Congestión, goteo nasal, picor de garganta, lagrimeo, dificultad para respirar… ¿Te suenan estos síntomas? Llega la temporada álgida de alergia estacional

El polen es uno de los desencadenantes más importantes de procesos alérgicos, de diferente gravedad, entre la población sensible. Tiene una función reproductora básica en el mundo vegetal. El polen atmosférico procede de los árboles y plantas que están a nuestro alrededor en parques y jardines.

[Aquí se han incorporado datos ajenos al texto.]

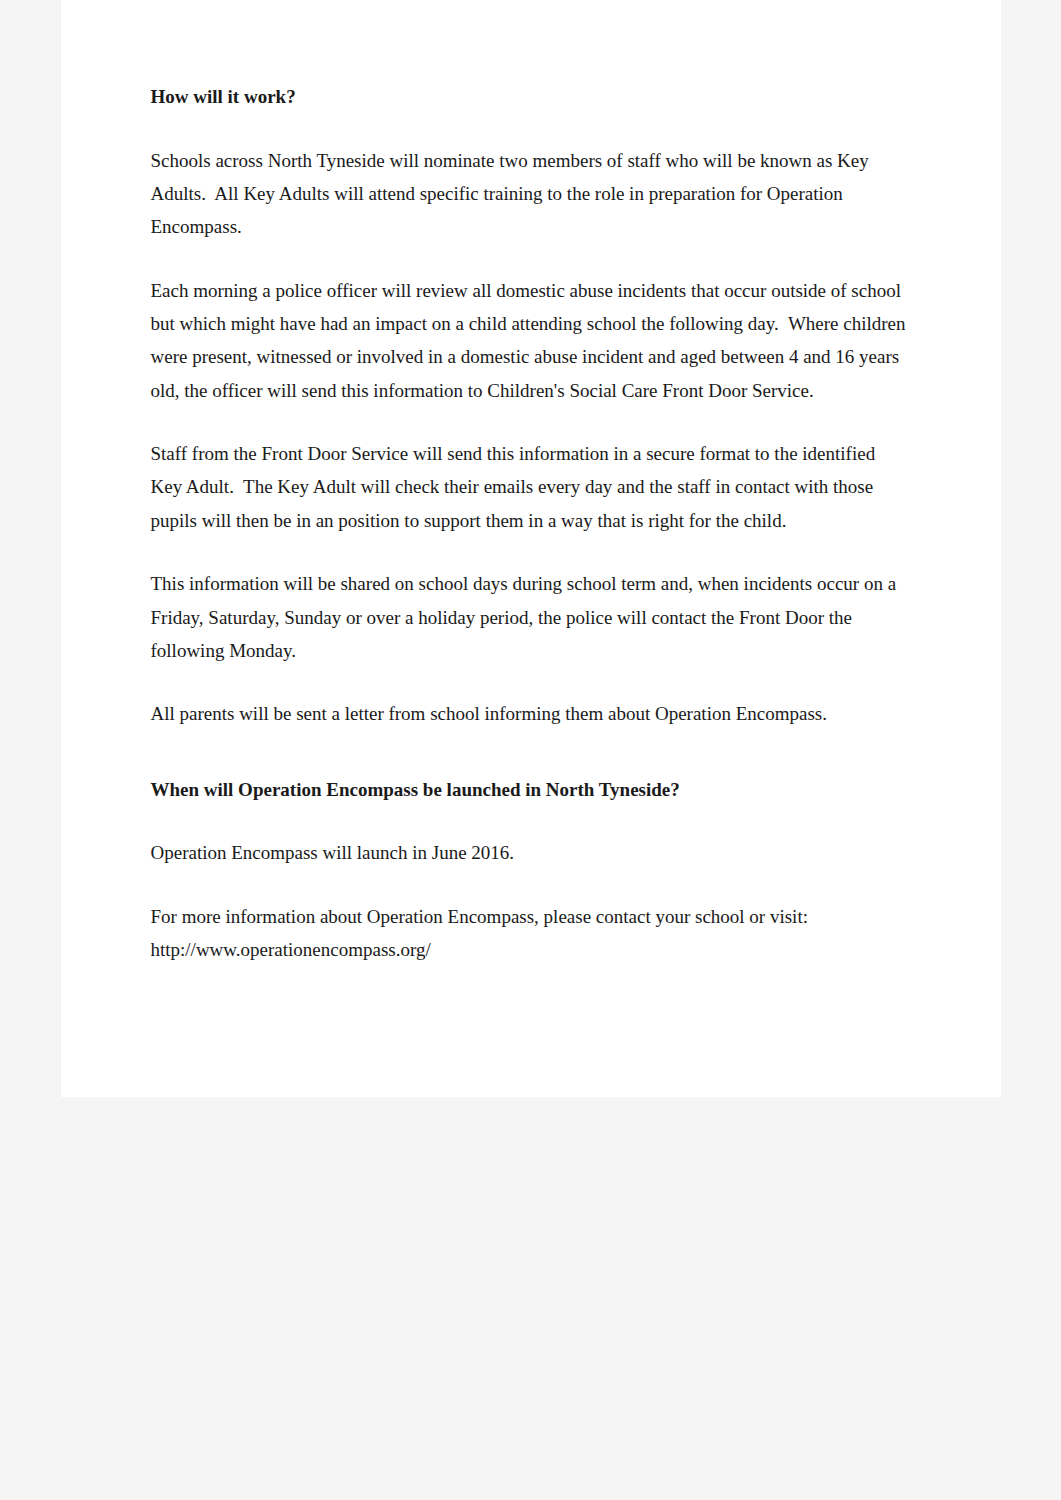How will it work?
Schools across North Tyneside will nominate two members of staff who will be known as Key Adults. All Key Adults will attend specific training to the role in preparation for Operation Encompass.
Each morning a police officer will review all domestic abuse incidents that occur outside of school but which might have had an impact on a child attending school the following day. Where children were present, witnessed or involved in a domestic abuse incident and aged between 4 and 16 years old, the officer will send this information to Children's Social Care Front Door Service.
Staff from the Front Door Service will send this information in a secure format to the identified Key Adult. The Key Adult will check their emails every day and the staff in contact with those pupils will then be in an position to support them in a way that is right for the child.
This information will be shared on school days during school term and, when incidents occur on a Friday, Saturday, Sunday or over a holiday period, the police will contact the Front Door the following Monday.
All parents will be sent a letter from school informing them about Operation Encompass.
When will Operation Encompass be launched in North Tyneside?
Operation Encompass will launch in June 2016.
For more information about Operation Encompass, please contact your school or visit: http://www.operationencompass.org/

Su presencia depende de la estación del año y de las condiciones climatológicas. Los pólenes se presentarán todos los años durante la época de polinización de las distintas especies vegetales específicas de cada región, que en la Comunidad de Madrid suele comenzar en Enero y terminar en Julio-Agosto. Además, hay más concentración de pólenes en la atmósfera después de las tormentas y cuando hay viento fuerte.

  • En primavera aparecen pólenes de sauce, encina, roble, gramínea (pastos, césped, praderas…), plátano de sombra, olivo, morera, aligustre y abedul.
  • En verano tenemos de ortiga, remolacha, acelga, cenizo… Entre otros.
  • En invierno hay de arizónica, ciprés, aliso, olmo, álamo, chopo y fresno.

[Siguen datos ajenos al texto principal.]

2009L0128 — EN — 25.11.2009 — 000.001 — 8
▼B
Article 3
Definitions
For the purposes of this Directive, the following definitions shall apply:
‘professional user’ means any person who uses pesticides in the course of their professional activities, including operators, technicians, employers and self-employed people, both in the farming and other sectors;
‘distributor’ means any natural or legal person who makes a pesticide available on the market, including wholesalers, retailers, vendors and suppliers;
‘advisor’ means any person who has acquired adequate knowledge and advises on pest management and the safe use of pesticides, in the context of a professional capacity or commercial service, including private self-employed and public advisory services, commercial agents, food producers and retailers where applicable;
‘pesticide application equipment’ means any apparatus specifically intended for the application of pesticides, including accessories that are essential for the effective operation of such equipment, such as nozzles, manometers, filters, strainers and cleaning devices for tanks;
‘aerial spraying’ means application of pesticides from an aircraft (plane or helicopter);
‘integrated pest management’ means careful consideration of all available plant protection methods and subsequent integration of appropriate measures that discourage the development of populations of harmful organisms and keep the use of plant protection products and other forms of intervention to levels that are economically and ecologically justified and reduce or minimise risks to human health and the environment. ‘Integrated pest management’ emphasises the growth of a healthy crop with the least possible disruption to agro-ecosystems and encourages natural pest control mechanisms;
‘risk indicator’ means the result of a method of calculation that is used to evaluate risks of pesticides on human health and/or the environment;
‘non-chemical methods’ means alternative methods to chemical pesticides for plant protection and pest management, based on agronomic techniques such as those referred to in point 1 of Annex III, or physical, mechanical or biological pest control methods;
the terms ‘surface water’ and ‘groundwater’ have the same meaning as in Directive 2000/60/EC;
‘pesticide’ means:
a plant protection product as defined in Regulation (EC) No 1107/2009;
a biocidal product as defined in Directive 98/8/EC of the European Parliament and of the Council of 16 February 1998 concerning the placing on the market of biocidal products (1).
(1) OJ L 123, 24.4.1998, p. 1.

Puedes consultar los datos actualizados sobre períodos de floración y polinización en la web de madrid.org.

¿Qué síntomas tiene?

Puedes sufrir los siguientes síntomas combinados o por separado:

Conjuntivitis: enrojecimiento ocular, picor, lagrimeo e inflamación palpebral.

Rinitis: obstrucción nasal, estornudos muy frecuentes y continuados, secreción acuosa nasal, picor en los orificios nasales y también en paladar, garganta y oídos.

Rinoconjuntivitis: mezcla de los síntomas previos. Es la forma más frecuente de manifestación de alergia al polen, antiguamente se la conocía como ‘fiebre del heno’.

Asma: cursa con síntomas a nivel bronquial con tos, dificultad respiratoria y autoescucha de sibilantes. Se trata de la enfermedad más importante por su potencial gravedad.

¿Qué tratamientos hay disponibles?

Para tratar los diferentes cuadros clínicos de la alergia estacional contamos con antihistamínicos, descongestionantes nasales, corticoides y broncodilatadores.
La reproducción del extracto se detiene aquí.